Now we will use the analytics capabilities of Python SDK to query and compare the training runs for identifying the best model produced by our experiment. You can retrieve trial components by using a search expression.

In [None]:
from sagemaker.analytics import ExperimentAnalytics

experiment_name = cifar10_experiment.experiment_name

trial_component_analytics = ExperimentAnalytics(
    sagemaker_session=sagemaker_session, experiment_name=experiment_name
)
trial_comp_ds_jobs = trial_component_analytics.dataframe()
trial_comp_ds_jobs

Let's show the accuracy, epochs and optimizer.
We will sort the results by accuracy descending.

In [None]:
trial_comp_ds_jobs = trial_comp_ds_jobs.sort_values("accuracy - Last", ascending=False)

(What needs to be done): Write the next part of the tutorial on comparing SageMaker training runs, starting right after the code that sorts the runs by accuracy.

(Data section):
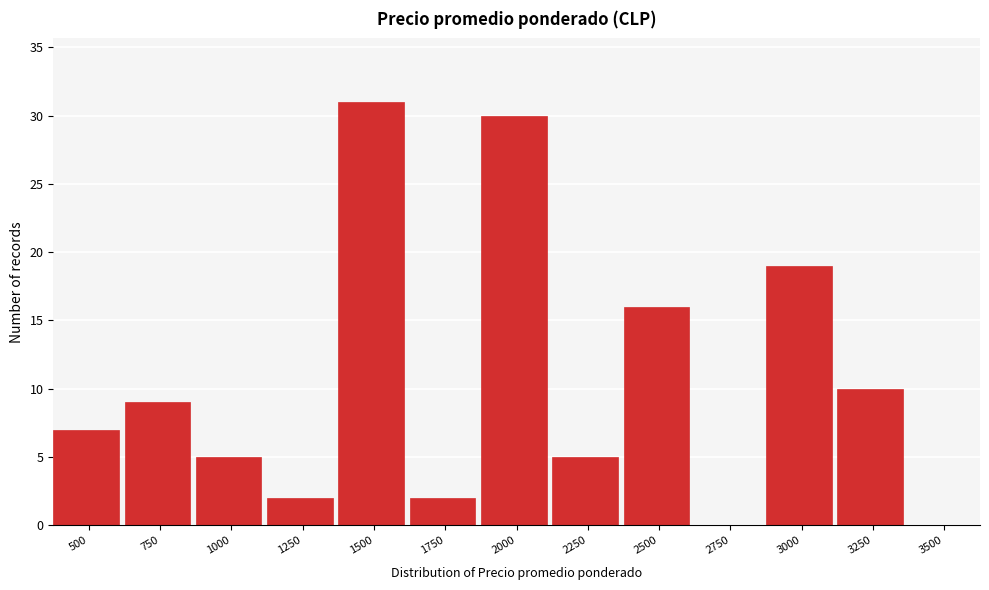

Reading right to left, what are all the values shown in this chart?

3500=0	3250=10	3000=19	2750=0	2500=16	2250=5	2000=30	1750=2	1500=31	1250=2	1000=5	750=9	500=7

(Answer section):
trial_comp_ds_jobs["epochs"] = trial_comp_ds_jobs["epochs"].astype("Int64").astype("str")
trial_comp_ds_jobs[["TrialComponentName", "accuracy - Last", "epochs", "optimizer"]]

### Visualize experiment

Now we visualize the epochs/optimizer vs. accuracy in descending order

In [None]:
import matplotlib.pyplot as plt

trial_comp_ds_jobs["col_names"] = (
    trial_comp_ds_jobs["epochs"] + "-" + trial_comp_ds_jobs["optimizer"]
)

fig = plt.figure()
fig.set_size_inches([15, 10])
trial_comp_ds_jobs.plot.bar("col_names", "accuracy - Last", ax=plt.gca())